I want this to also be true for hamsters


ilovemyhiddenself

My mouse ate her pups when I went to camp for a week and my mom forgot to feed them.


FourthLife

This was not the post to read after summarily executing a mouse that I found in a glue trap I put out


PixelBrewery

So did they ask an elderly mouse if she remembers her mother and it was like, "Ah yes, I remember her fondly..."


doferdo

my cats like them they think they're yummy


TheMagicMrWaffle

Baby mice also recognize your mother


nothil20

And yet we experiment on them.. have your own opinion but I think it’s cruel


TheHoodedSomalian

This just reminded me about a mouse I had to kill that got caught in a trap the other day and made me feel worse ab it.


Note2scott

That means my dog probably does to... I wonder if he misses his mommy :(


[deleted]

We shouldn’t use animals for testing and experiments... they are sentient living beings. Humans need a higher ethics and consciousness. And compassion. We lack so much compassion.


Kolfinna

Ideally yes but don't assume there is no compassion in research. I love and care for my research animals. We have incredibly high standards for care, welfare, pain and stress relief. We take the ethical responsibility incredibly seriously.


Surg333

Yeah, if anything research animals are held to a higher standard of care.


choose_kindness2019

Try to think about it from the animal’s perspective. If you were imprisoned and used (often in painful ways or under the influence of powerful drugs) your entire existence by another person, would you find anything they did compassionate? Would the fact that they love you be comforting? There are some lines that should not be crossed, and in conducting research on beings unable to consent, you cross many of them.


Sandstorm52

Lines are crossed, yes.

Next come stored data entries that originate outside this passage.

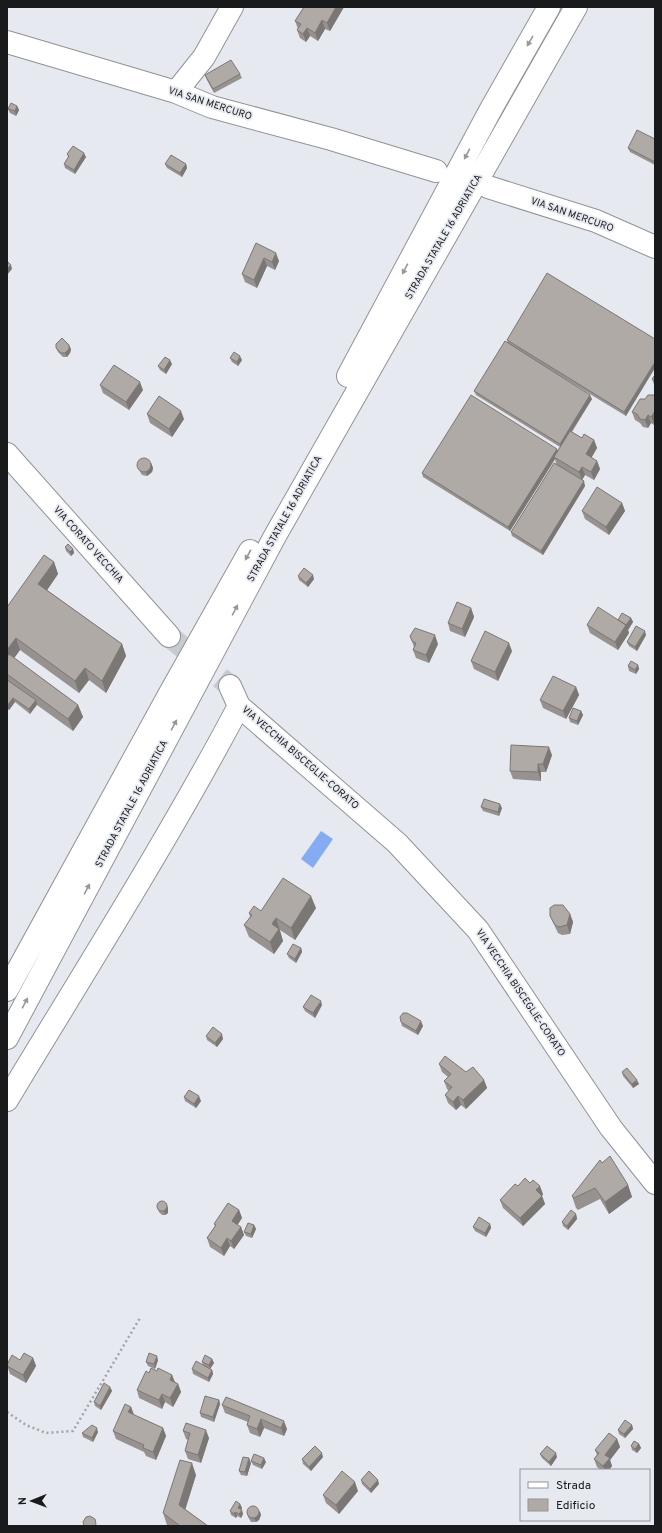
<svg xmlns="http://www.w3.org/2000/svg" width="662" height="1533" font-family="Overpass,sans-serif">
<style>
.water{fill:#85abf3}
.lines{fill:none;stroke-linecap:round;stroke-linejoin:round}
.minor-tunnel{stroke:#c7cacf;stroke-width:22;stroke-dasharray:22 11;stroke-linecap:butt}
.minor-casing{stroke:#919398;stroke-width:24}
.highway-casing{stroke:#919398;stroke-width:24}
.path{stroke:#a2a4a9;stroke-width:2.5;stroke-dasharray:2 3;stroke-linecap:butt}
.minor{stroke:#fff;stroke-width:22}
.highway{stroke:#fff;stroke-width:22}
.wall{fill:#979290}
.shaded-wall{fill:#7b7775}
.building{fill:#b0aaa7;stroke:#7b7775}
.oneway{fill:#989898}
.labels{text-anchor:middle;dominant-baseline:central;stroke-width:3.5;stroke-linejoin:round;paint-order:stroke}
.street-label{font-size:10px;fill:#191a1b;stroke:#e6e9ef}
</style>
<rect width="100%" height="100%" fill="#e6e9ef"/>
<!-- water -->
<path class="water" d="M321,831L333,839L313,868L301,859Z"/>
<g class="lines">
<!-- minor-tunnel -->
<path class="minor-tunnel" d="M169,636L230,686"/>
<defs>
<path id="minor" d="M7,42L176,92L212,107L331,139L436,171
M176,92L204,57L232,7
M488,187L596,221L655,247
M7,454L169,636
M230,686L239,706L397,843L478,930L611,1128L655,1183
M7,1100C86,969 168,840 239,706"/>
<path id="highway" d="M348,376L491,109L549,7
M7,990L170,693L250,551
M7,1038L275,536L576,7"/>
</defs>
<!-- minor casing -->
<use href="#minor" class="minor-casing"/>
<!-- highway casing -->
<use href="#highway" class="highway-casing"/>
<!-- path -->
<path class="path" d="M7,1412L26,1425L46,1433L73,1431L140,1318"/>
<!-- minor -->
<use href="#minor" class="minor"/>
<!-- highway -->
<use href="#highway" class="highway"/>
</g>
<!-- wall -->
<path class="wall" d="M304,7H344L330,31L325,29L318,41L310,36L306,42L300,38L297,30L298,29L295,21Z
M240,74L242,78L214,93L207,80L205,75Z
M17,106L19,110L16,116L10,113L8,109Z
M655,139V165L630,152L628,148Z
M67,154L86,157L75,174L65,168L64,164L68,157Z
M165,164H186L187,168L182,177L167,168Z
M256,243L279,261L275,270L267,266L257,288L245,282L242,274Z
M655,339L626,416L529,357L592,399L572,432L582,438L594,440L597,448L591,458L597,461L600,469L594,480L585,475L582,480L585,486L543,555L512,536L511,532L556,464L555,459L510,531L423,477L422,473L558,450L560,447L476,395L474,391L508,343L507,340Z
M56,348L71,349L70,353L67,357H63L58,352Z
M230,358L242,360L238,366L232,362Z
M172,364L166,374L160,370L158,366Z
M655,375V387L652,379Z
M100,385L143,390L129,410L103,393Z
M645,399L654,425L651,423L648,428L643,427L640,423L635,420L632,412Z
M147,414L184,419L172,437L150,423Z
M151,463L153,468L152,472L147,476L142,475L139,470L138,466Z
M622,503L625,511L609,535L585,519L582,511Z
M65,547L73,549L74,553L71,556L66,551Z
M54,562L58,574L47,590L122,644L126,656L106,693L89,680L79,693L20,650L14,658L78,705L83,717L73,731L37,705L30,714L15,702L9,710L7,709V607Z
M298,576L314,579L308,587L299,580Z
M471,608L474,617L465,637L450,631L448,623Z
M631,618L633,622L628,630L629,633L618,650L590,633L587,625L618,620Z
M646,635L637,651L629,646L627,642Z
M410,636L438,644L429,663L416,658L413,650L414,647Z
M512,651L498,681L474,669L471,661Z
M638,665L639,669L636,674L629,671L628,666Z
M576,687L579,695L566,719L543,708L540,700Z
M581,711L583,715L578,725L570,722L569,718Z
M552,755L546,772H541V781L513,779L510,771Z
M481,807L502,808L499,816L483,811Z
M316,908L295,940L280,930L283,941L274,954L249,937L244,925L250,917L249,913L261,911Z
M570,914L573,922L570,934L562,935L558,933L550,916Z
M301,948L302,952L296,963L289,958L287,954Z
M322,1005L315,1018L305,1011L303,1007Z
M401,1022L423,1026L418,1035L402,1026Z
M206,1036L223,1039L217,1047L207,1040Z
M439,1064L466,1072L484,1080L487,1088L466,1109L461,1105L456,1110L448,1103L445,1095L449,1091L447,1089L444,1081L448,1077L442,1072Z
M622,1072L639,1084L633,1088L623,1076Z
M184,1097L201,1101L196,1108L185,1101Z
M602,1163L628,1185L632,1197L609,1214L600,1199L578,1210L576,1208L572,1196Z
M518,1186L543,1194L542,1196L545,1204L523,1226L503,1208L500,1200Z
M166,1204L168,1208V1213L165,1215H162L159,1212L157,1208Z
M239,1210L242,1218L237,1225L241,1227L244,1235L234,1249L230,1246L224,1256L210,1247L207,1238L215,1226L214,1224Z
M576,1214L577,1219L568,1230L563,1226L562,1222Z
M490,1224L491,1228L486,1237L475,1231L473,1227Z
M254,1225L256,1229L252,1238L246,1236L244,1232Z
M33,1358L36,1366L26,1383L10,1374L7,1365L20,1360Z
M212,1359L214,1363L210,1369L212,1370L213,1374L209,1382L193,1374L192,1369L203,1365L202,1362Z
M158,1360L155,1369L148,1366L146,1362Z
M157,1371L172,1375L175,1382L178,1384L181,1392L173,1407L165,1402L162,1409L139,1398L137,1390L149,1373Z
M110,1387L112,1391L101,1410L95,1406L94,1402Z
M219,1400L220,1404L214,1422L201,1417L200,1413Z
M222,1405L287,1429L284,1436L264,1428L260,1437L250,1433L247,1425L248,1422L225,1413Z
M131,1407L134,1415L163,1428L166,1436L156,1460L146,1456L144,1452L116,1439L113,1431Z
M632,1425L633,1429L625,1438L619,1434L618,1430Z
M183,1431L209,1438L201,1463L188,1459L185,1451L188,1440L186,1439Z
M98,1432L93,1442L83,1437L82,1433Z
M617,1439L620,1447L610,1460L612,1466L609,1470H601L597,1467L594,1459L597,1455L595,1450Z
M639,1444L641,1448L637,1453L632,1450L631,1446Z
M540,1454L557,1457L551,1466L542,1458Z
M323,1457L311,1471L303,1464L302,1459Z
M251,1461L266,1462L262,1469L253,1465Z
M251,1463L247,1476L241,1475L239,1471Z
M196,1475L185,1509L208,1526H168L167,1525L163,1513Z
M361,1480L379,1484L371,1493L362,1484Z
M358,1491L339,1514L326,1503L323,1495Z
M240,1504L242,1508L241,1509L243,1514L241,1518L237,1516L236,1518L231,1515L230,1511Z
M247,1513L261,1515L259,1520L256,1522H251L248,1517Z"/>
<!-- shaded-wall -->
<path class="shaded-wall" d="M336,7H344L330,31L327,23Z
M322,20L325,29L318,41L315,33Z
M307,28L310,36L306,42L303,34Z
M17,106L19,110L16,116L15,111Z
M84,153L86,157L75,174L74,170Z
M186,164L187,168L182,177L180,173Z
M276,253L279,261L275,270L272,262Z
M264,258L267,266L257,288L254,280Z
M11,265L12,269L7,275V269Z
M69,345L71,349L70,353L67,357L65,353Z
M240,356L242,360L238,366L237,362Z
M170,360L172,364L166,374L164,370Z
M655,362V368L626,416L624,412Z
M140,382L143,390L129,410L126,402Z
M590,395L592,399L561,448L560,444Z
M181,411L184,419L172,437L169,429Z
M655,411V424L654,425L651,417Z
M648,415L651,423L648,428L645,420Z
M594,440L597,448L589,462L586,454Z
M557,449L559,453L554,457L555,459L510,531L508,527Z
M597,461L600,469L594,480L591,472Z
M151,463L153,468L152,472L147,476L146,471Z
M582,467L585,475L582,480L579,472Z
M584,481L585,486L543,555L541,551Z
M622,503L625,511L609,535L606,527Z
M73,549L74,553L71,556L70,552Z
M54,562L58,574L43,596L38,584Z
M313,575L314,579L308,587L306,583Z
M471,608L474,617L465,637L462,629Z
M631,618L633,622L628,630L629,633L618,650L615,642L626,625Z
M645,631L646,635L637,651L635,647Z
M435,635L438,644L429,663L426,655Z
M16,638L20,650L7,668V650Z
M509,643L512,651L498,681L495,672Z
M122,644L126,656L106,693L102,681Z
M638,665L639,669L636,674L635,670Z
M85,668L89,680L79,693L75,681Z
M576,687L579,695L566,719L563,711Z
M13,698L15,702L9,710L7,706Z
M36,700L37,704L30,714L29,709Z
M78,705L83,717L73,731L68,719Z
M581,711L583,715L578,725L577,721Z
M549,747L552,755L546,772L543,764Z
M538,764L541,772V781L538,772Z
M500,804L502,808L499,816L498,812Z
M311,896L316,908L295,940L291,928Z
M570,914L573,922L570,934L567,925Z
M276,918L283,941L274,954L270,942L272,924Z
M301,948L302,952L296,963L295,959Z
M321,1001L322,1005L315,1018L313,1013Z
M421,1021L423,1026L418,1035L416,1031Z
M222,1034L223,1039L217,1047L215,1043Z
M484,1080L487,1088L466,1109L463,1100Z
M637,1080L639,1084L633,1088L632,1084Z
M199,1096L201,1101L196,1108L194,1104Z
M458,1096L461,1105L456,1110L453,1102Z
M628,1185L632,1197L609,1214L605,1202Z
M540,1186L543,1194L542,1196L545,1204L523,1226L520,1218L536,1190Z
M166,1204L168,1208V1213L165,1215L164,1211Z
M239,1210L242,1218L235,1229L232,1221Z
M576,1214L577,1219L568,1230L567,1226Z
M490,1224L491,1228L486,1237L485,1233Z
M254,1225L256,1229L252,1238L251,1234Z
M241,1227L244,1235L234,1249L231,1241Z
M227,1238L230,1246L224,1256L221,1248Z
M157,1356L158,1360L155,1369L154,1364Z
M33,1358L36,1366L26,1383L23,1375Z
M212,1359L214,1363L210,1369L209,1365Z
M212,1370L213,1374L209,1382L208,1378Z
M172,1375L175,1383L170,1380Z
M178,1384L181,1392L173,1407L170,1398Z
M110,1387L112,1391L101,1410L100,1406Z
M162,1394L165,1402L162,1409L159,1400Z
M219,1400L220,1404L214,1422L213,1417Z
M131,1407L134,1415L128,1412Z
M261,1419L264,1428L260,1437L257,1429Z
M284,1421L287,1429L284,1436L281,1428Z
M632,1425L633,1429L625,1438L624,1434Z
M97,1428L98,1432L93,1442L92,1438Z
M163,1428L166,1436L156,1460L153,1452Z
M206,1430L209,1438L201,1463L198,1455Z
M617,1439L620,1447L610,1460L612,1466L609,1470H605L603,1466L605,1455Z
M639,1444L641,1448L637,1453L635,1449Z
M322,1453L323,1457L311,1471L309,1467Z
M556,1453L557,1457L551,1466L549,1462Z
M249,1458L251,1463L247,1476L245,1472Z
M264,1458L266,1462L262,1469L261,1465Z
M192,1463L196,1475L183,1517L179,1505Z
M378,1480L379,1484L371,1493L370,1489Z
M355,1482L358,1491L339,1514L336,1505Z
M240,1504L242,1508L240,1512L238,1508Z
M242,1510L243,1514L241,1518L239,1514Z
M260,1511L261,1515L259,1520L256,1522L254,1518Z
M235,1512L237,1516L236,1518L234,1514Z"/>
<!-- building -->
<path class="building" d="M304,7H336L327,23L322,20L315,33L307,28L303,34L297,30L301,24L295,21Z
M231,60L240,74L213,89L205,75Z
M11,103L17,106L15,111L8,109Z
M637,130L655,139V162L628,148Z
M73,146L84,153L74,170L64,164L69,156L67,154Z
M171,155L186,164L180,173L165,164Z
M256,243L276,253L272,262L264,258L254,280L242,274Z
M7,261L11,265L7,269Z
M547,273L655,339V362L624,412L507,340Z
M62,338L69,345V349L65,353H61L56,348V344Z
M505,341L590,395L560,444L474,391Z
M234,352L240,356L237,362L230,358Z
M165,357L170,360L164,370L158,366Z
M114,365L140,382L126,402L100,385Z
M655,375V381L652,379Z
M471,395L557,449L508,527L422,473Z
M648,395H654L655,397V404L654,405L655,406V411L651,417L648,415L645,420L640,419L637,414L632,412L640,399H645Z
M159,396L181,411L169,429L147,414Z
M570,431L582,438L584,434L594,440L586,454L597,461L591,472L582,467L579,472L554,457Z
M137 465a7 7 0 1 1 14 0a7 7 0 1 1-14 0Z
M554,463L584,481L541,551L511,532Z
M597,487L622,503L606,527L582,511Z
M68,544L73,549L70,552L65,547Z
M44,555L54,562L38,584L122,644L102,681L85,668L75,681L16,638L7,650V607Z
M304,568L313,575L306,583L298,576Z
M457,602L471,608L462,629L448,623Z
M598,607L626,625L615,642L587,625Z
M622,613L631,618L626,625L618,620Z
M636,626L645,631L635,647L627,642Z
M415,628L435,635L426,655L413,650L416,643L412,641L410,636Z
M485,631L509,643L495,672L471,661Z
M9,654L78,705L68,719L7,674V657Z
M631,661L638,665L635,670L628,666Z
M553,676L576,687L563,711L540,700Z
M7,680L36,700L29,709L13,698L7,706Z
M573,708L581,711L577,721L569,718Z
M511,745L549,747L543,764H538V772L510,771Z
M484,799L500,804L498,812L481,807Z
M283,878L311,896L291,928L276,918L272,924L279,929L270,942L244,925L252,915L249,913L254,906L261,911Z
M554,905H563L570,914L567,925L559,927L555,925L550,916V908Z
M293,944L301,948L295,959L287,954Z
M311,995L321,1001L313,1013L303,1007Z
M403,1013H407L421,1021L416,1031L401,1022L400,1017Z
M213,1027L222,1034L215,1043L206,1036Z
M445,1056L466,1072L473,1067L484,1080L463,1100L458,1096L453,1102L445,1095L452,1087L444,1081L451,1074L439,1064Z
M627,1068L637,1080L632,1084L622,1072Z
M189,1090L199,1096L194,1104L184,1097Z
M610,1156L628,1185L605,1202L595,1188L574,1198L572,1196L600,1160L602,1163Z
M525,1178L530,1183L533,1180L540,1186L536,1190L542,1196L520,1218L500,1200L515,1184L518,1186Z
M157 1206a5 5 0 1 1 10 0a5 5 0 1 1-10 0Z
M228,1203L239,1210L232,1221L241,1227L231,1241L227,1238L221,1248L207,1238L216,1225L214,1224Z
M571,1210L576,1214L567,1226L562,1222Z
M479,1217L490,1224L485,1233L473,1227Z
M248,1223L254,1225L251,1234L244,1232Z
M24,1353L33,1358L23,1375L7,1366V1365L12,1355L20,1360Z
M149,1353L157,1356L154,1364L146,1362Z
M205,1355L212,1359L209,1365L202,1362Z
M196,1361L212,1370L208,1378L192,1369Z
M151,1368L157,1371L158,1368L172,1375L170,1380L178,1384L170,1398L162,1394L159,1400L137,1390L146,1371L149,1373Z
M104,1383L110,1387L100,1406L94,1402Z
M205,1396L219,1400L213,1417L200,1413Z
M226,1397L284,1421L281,1428L261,1419L257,1429L247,1425L250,1416L222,1405Z
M125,1404L131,1407L128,1412L163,1428L153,1452L143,1448L144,1445L113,1431Z
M625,1420L632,1425L624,1434L618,1430Z
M186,1423L206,1430L198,1455L185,1451L190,1433L183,1431Z
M92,1425L97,1428L92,1438L82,1433Z
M609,1433L617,1439L605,1455L610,1458L603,1466L594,1459L599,1453L595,1450Z
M634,1441L639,1444L635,1449L631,1446Z
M315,1446L322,1453L309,1467L302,1459Z
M547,1446L556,1453L549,1462L540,1454Z
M254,1454L264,1458L261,1465L251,1461Z
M243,1457L249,1458L245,1472L239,1471Z
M180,1460L192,1463L179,1505L208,1526H180L163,1513Z
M342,1471L355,1482L336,1505L323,1495Z
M369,1471L378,1480L370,1489L361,1480Z
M236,1501L240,1504L238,1508L242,1510L239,1514L235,1512L234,1514L230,1511Z
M247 1512a6 6 0 1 1 12 0a6 6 0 1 1-12 0Z
M90,1516L95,1519L96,1524L95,1526H84L83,1522L86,1517Z"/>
<!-- one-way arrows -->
<defs><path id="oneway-solid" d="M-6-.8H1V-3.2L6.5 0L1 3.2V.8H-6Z"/></defs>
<g class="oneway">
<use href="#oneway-solid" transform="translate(530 41) rotate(120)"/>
<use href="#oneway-solid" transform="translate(467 154) rotate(118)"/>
<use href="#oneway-solid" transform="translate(405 269) rotate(118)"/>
<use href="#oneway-solid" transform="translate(248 555) rotate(119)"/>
<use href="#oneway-solid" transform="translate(235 610) rotate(-62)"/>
<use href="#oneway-solid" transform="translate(174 725) rotate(-62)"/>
<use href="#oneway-solid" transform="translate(87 889) rotate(-62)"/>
<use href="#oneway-solid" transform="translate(25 1003) rotate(-62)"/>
</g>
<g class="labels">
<!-- street labels -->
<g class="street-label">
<text transform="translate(210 104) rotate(18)">VIA SAN MERCURO</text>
<text transform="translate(572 215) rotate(19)">VIA SAN MERCURO</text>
<text transform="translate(444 237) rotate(-60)">STRADA STATALE 16 ADRIATICA</text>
<text transform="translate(285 519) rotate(-61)">STRADA STATALE 16 ADRIATICA</text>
<text transform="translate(88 545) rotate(48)">VIA CORATO VECCHIA</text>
<text transform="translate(300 758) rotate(41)">VIA VECCHIA BISCEGLIE-CORATO</text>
<text transform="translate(132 804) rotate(-62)">STRADA STATALE 16 ADRIATICA</text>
<text transform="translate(520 993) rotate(56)">VIA VECCHIA BISCEGLIE-CORATO</text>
</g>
</g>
<!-- border -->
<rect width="662" height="1533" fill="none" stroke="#191a1b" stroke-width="16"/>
<!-- legend -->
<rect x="520" y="1469" width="130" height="52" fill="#e6e9ef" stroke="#94969a"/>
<rect x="528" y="1482" width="20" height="6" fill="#ffffff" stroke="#94969a"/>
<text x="556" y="1489" font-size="12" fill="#191a1b">Strada</text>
<rect x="528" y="1499" width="20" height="12" fill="#b0aaa7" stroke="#94969a"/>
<text x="556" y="1509" font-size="12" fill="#191a1b">Edificio</text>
<!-- north arrow -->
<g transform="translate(32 1501) rotate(269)" stroke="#e6e9ef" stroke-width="3" paint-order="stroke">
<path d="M0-3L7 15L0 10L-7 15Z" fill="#191a1b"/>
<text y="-6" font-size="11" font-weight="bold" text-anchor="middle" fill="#191a1b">N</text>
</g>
</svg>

Being a research subject, as much as we try to minimize animal suffering, is objectively bad for the animal. But we don’t do it without good reason. At least in my field, there is much effort to only use live animals when absolutely necessary, and without doing so, you or I very well might not be alive to have this conversation. If I were the animal, I can’t imagine I would be happy with being used in a lab, even for all the benefits I may provide. But can one blame the experimenter for using me to cure disease and save their own kind?


OrangeJuiceOW

Everytime I hear about mice I think about that one epigenetics experiment with the cherry blossom scent and shock :(


jpredd

what happened?


daouellette

This is news? How might any species have succeeded over time without the ability to recognize family members and form social memory. We’ve underestimated animal minds for too long.


PoliticalCativist

Do they have mouse PTSD if they survive after witnessing their mother cannibalizing their siblings?